WASHINGTON Contracts to buy previously owned U.S. homes fell for the third straight month in August but fewer Americans filed new claims for jobless benefits last week, in conflicting signals on the health of the economy.
Another economic report on Thursday showed a worrisome decline in consumer prices during the second quarter.
Together, the data offers a challenge for the Federal Reserve, which wants to see more solid evidence that the U.S. economy is gaining momentum before it scales back a bond-buying stimulus program.
The Fed last week flagged a rise in interest rates as a threat to the economy, and also said that employment and inflation remain too weak.
The National Association of Realtors said its Pending Homes Sales Index, based on contracts signed last month, decreased 1.6 percent last month.
The decline, which was steeper than economists had expected, was the latest sign that a sharp rise in mortgage rates have put a significant dent in the U.S. housing market recovery.
Mortgage rates have shot up since May and pushed potential home buyers out of the market.
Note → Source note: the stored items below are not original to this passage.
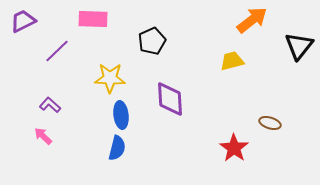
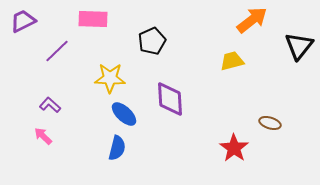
blue ellipse: moved 3 px right, 1 px up; rotated 40 degrees counterclockwise
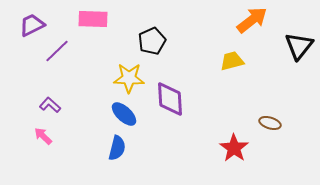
purple trapezoid: moved 9 px right, 4 px down
yellow star: moved 19 px right
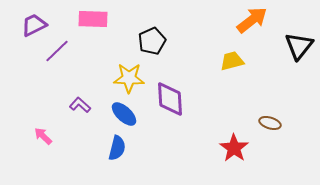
purple trapezoid: moved 2 px right
purple L-shape: moved 30 px right
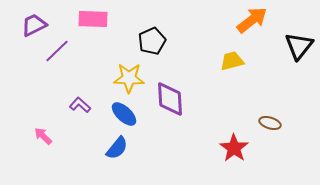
blue semicircle: rotated 25 degrees clockwise
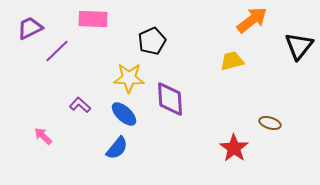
purple trapezoid: moved 4 px left, 3 px down
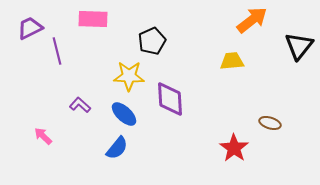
purple line: rotated 60 degrees counterclockwise
yellow trapezoid: rotated 10 degrees clockwise
yellow star: moved 2 px up
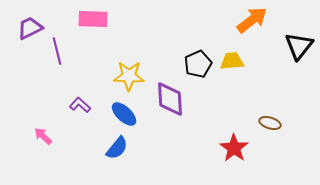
black pentagon: moved 46 px right, 23 px down
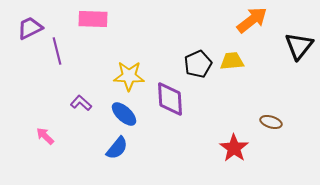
purple L-shape: moved 1 px right, 2 px up
brown ellipse: moved 1 px right, 1 px up
pink arrow: moved 2 px right
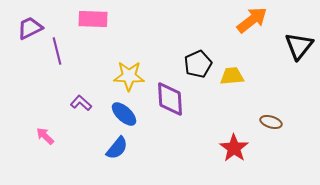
yellow trapezoid: moved 15 px down
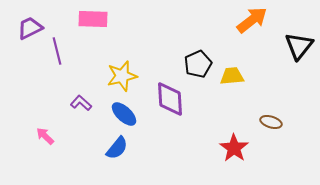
yellow star: moved 7 px left; rotated 16 degrees counterclockwise
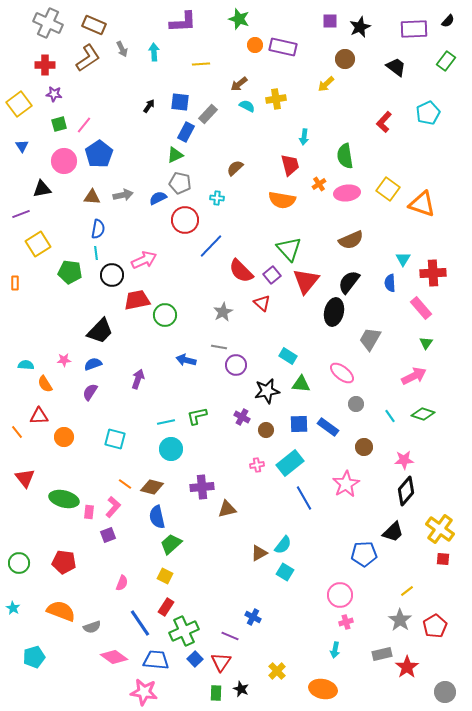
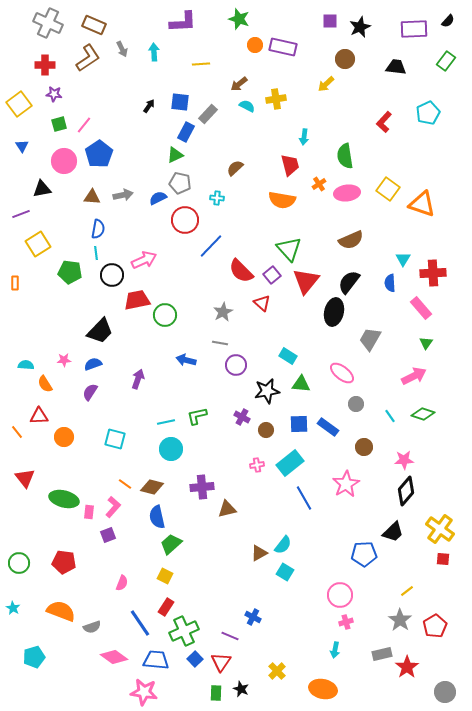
black trapezoid at (396, 67): rotated 30 degrees counterclockwise
gray line at (219, 347): moved 1 px right, 4 px up
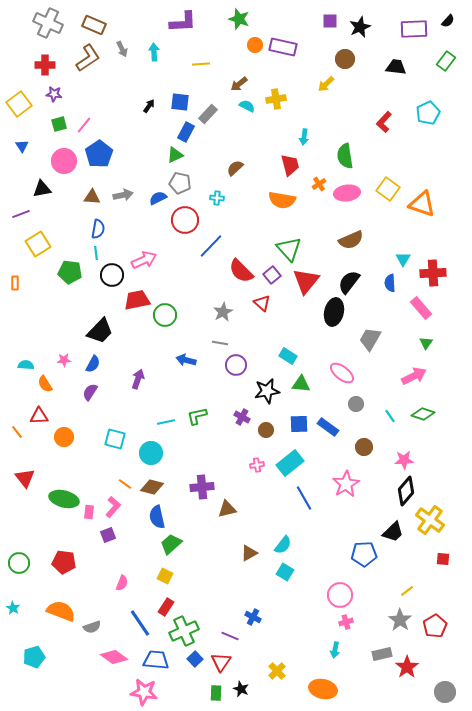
blue semicircle at (93, 364): rotated 138 degrees clockwise
cyan circle at (171, 449): moved 20 px left, 4 px down
yellow cross at (440, 529): moved 10 px left, 9 px up
brown triangle at (259, 553): moved 10 px left
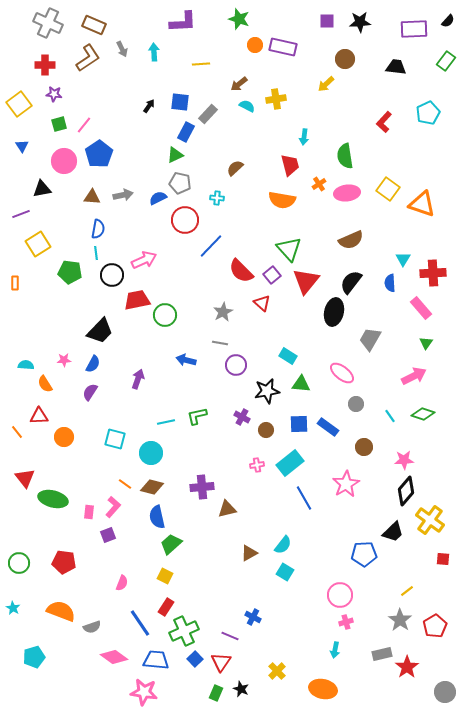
purple square at (330, 21): moved 3 px left
black star at (360, 27): moved 5 px up; rotated 20 degrees clockwise
black semicircle at (349, 282): moved 2 px right
green ellipse at (64, 499): moved 11 px left
green rectangle at (216, 693): rotated 21 degrees clockwise
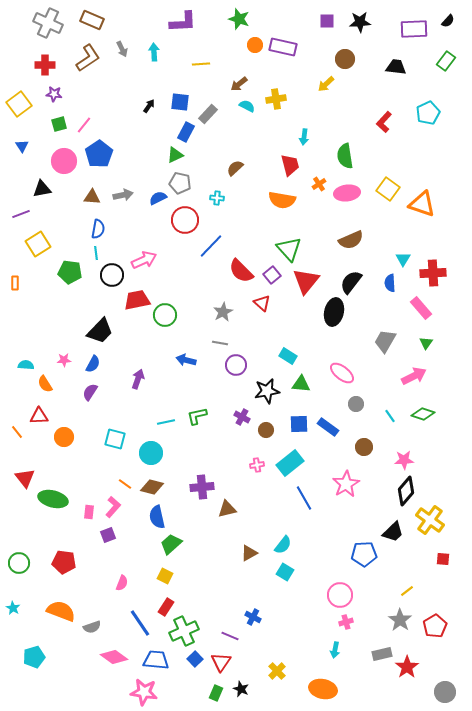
brown rectangle at (94, 25): moved 2 px left, 5 px up
gray trapezoid at (370, 339): moved 15 px right, 2 px down
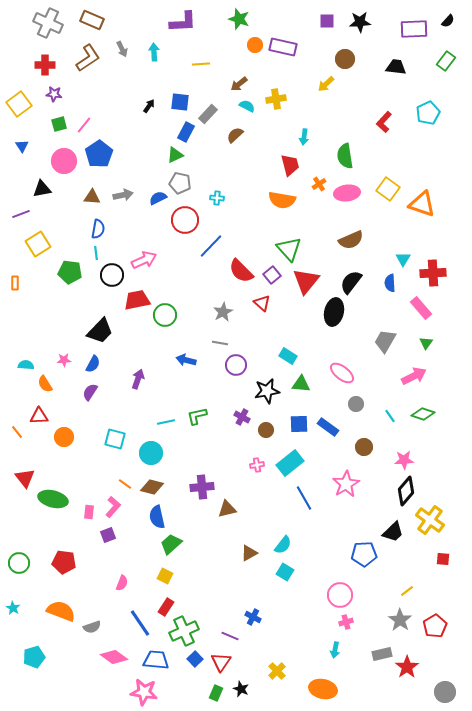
brown semicircle at (235, 168): moved 33 px up
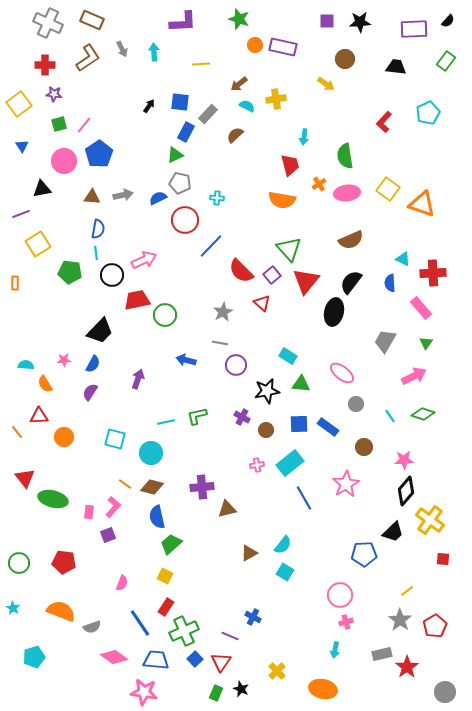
yellow arrow at (326, 84): rotated 102 degrees counterclockwise
cyan triangle at (403, 259): rotated 35 degrees counterclockwise
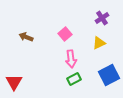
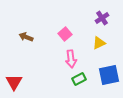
blue square: rotated 15 degrees clockwise
green rectangle: moved 5 px right
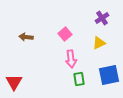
brown arrow: rotated 16 degrees counterclockwise
green rectangle: rotated 72 degrees counterclockwise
Contracts fell across most of the country, with gains only in the Northeast.
The U.S. housing market was battered by the 2007-09 recession but appeared to turn a corner early last year.
At the same time, labour market data was more positive.
Initial claims for state unemployment benefits dropped 5,000 last week to a seasonally adjusted 305,000, the Labour Department said.
The drop in claims could bode well for employers adding workers to their payrolls and sooth some of the Fed's concerns.
"Claims are signalling further acceleration in payrolls gains," said Jim O'Sullivan, an economist at High Frequency Economics in Valhalla, New York.
Economists polled by Reuters had expected the number of new claims to rise last week, and the decline fuelled gains in stock prices and yields on U.S. government debt.
The reading gives a clearer view of the labour market's health after an update in government computer systems in California and Nevada threw claims data into disarray earlier this month.
The updates created a backlog in unprocessed claims that had been distorting the data, but a Labour Department analyst said both states had reported they had caught up in counting new filings.
The four-week average of new claims, which smoothes out weekly volatility, fell 7,000 to 308,000, the lowest level since June 2007.
In a separate report, the Commerce Department said prices for goods and services purchased by U.S. households fell in the second quarter for the first time in four years.
That is worrisome because it suggests demand in the economy is so weak that businesses have little leverage to raise prices. Bernanke has said the Fed doesn't want to end its bond-buying stimulus program until inflation begins to trend higher.
It was the first decline since the first quarter of 2009, which were some of the darkest days of the 2007-09 recession.
Even stripping out volatile food and energy costs, prices rose at only a 0.6 percent rate, also the weakest reading for this so-called core category since early 2009.
"The (price) data therefore look likely to further dissuade policymakers that the economy is ready to withstand any tapering of the Fed asset purchases program," said Chris Williamson, an economist at Markit.
The same report showed the government holding unchanged its estimate for growth in gross domestic product, a measure of all the goods and services produced in the economy, which expanded at a 2.5 percent annual rate between April and June.